▸ PROVIDED ENTRIES
━━━━━━━━━━

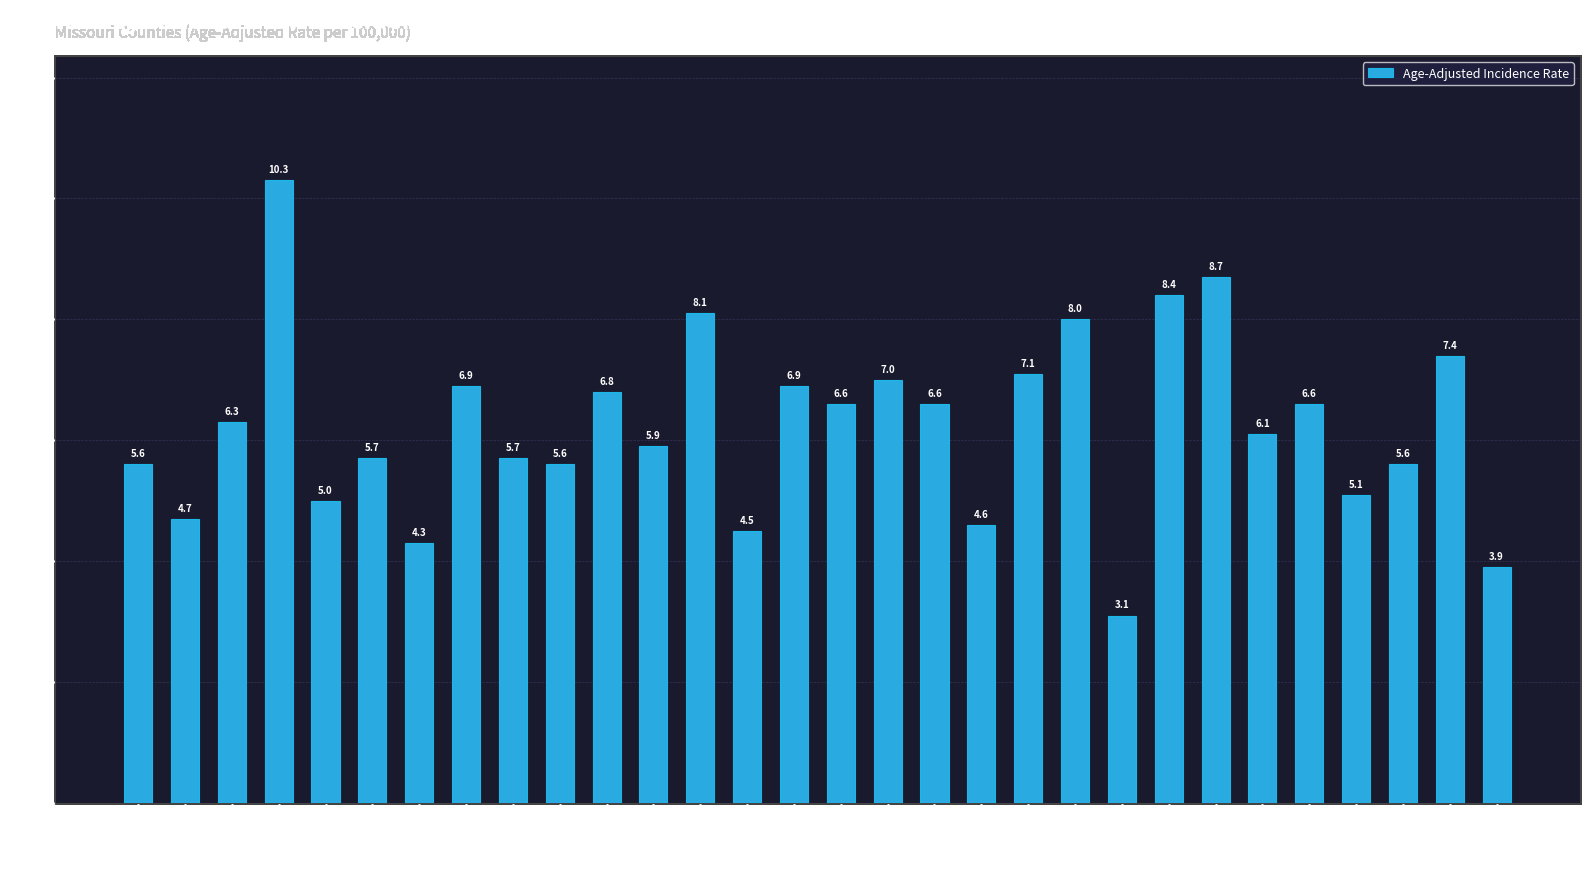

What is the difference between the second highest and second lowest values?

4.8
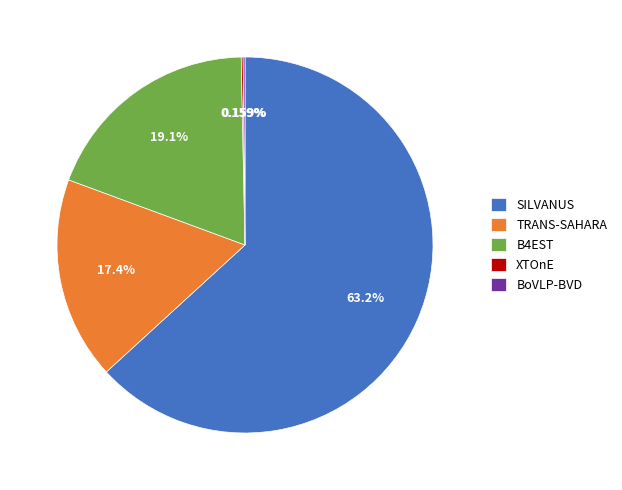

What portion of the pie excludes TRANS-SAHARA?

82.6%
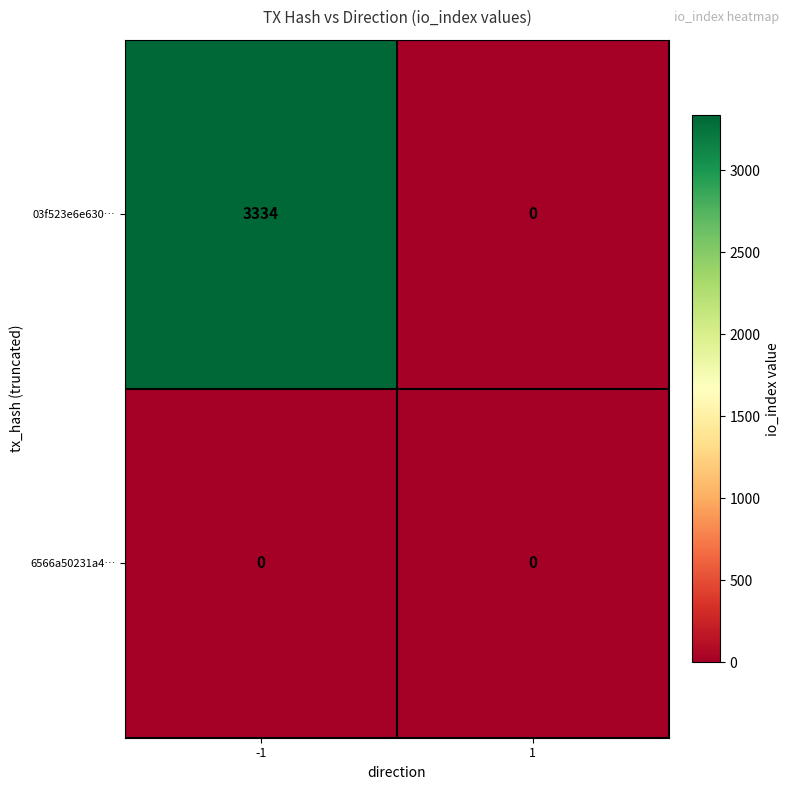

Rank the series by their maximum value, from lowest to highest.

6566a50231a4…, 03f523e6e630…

━━━━━━━━━━

▸ WRITTEN TASK
Copy out the records word for word, starting with the line that contains "Rank the series" and continuing through the end of the records.

▸ YOUR SOLUTION
Rank the series by their maximum value, from lowest to highest.

6566a50231a4…, 03f523e6e630…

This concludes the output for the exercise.